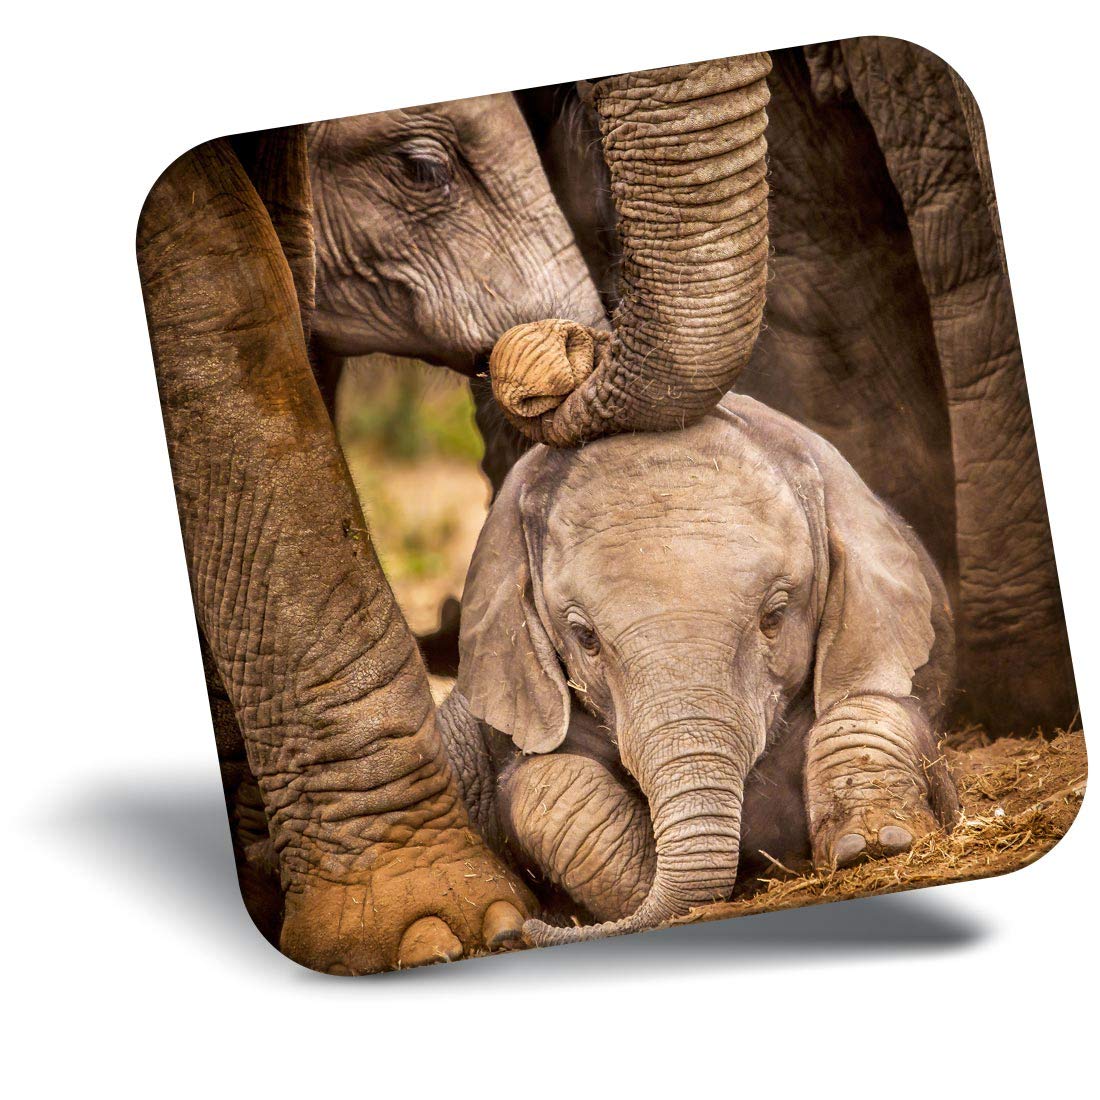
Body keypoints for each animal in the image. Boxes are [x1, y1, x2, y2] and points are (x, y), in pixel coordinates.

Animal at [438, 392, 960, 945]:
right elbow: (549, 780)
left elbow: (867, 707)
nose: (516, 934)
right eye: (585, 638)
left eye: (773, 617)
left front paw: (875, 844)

•••

EXERCISE INSTRUCTIONS: Retype the entries above word for word, minus any images.

ANSWER SECTION:
Body keypoints for each animal in the image. Boxes are [x1, y1, x2, y2] and points are (x, y), in pixel coordinates.

Animal at [438, 392, 960, 945]:
right elbow: (549, 780)
left elbow: (867, 707)
nose: (516, 934)
right eye: (585, 638)
left eye: (773, 617)
left front paw: (875, 844)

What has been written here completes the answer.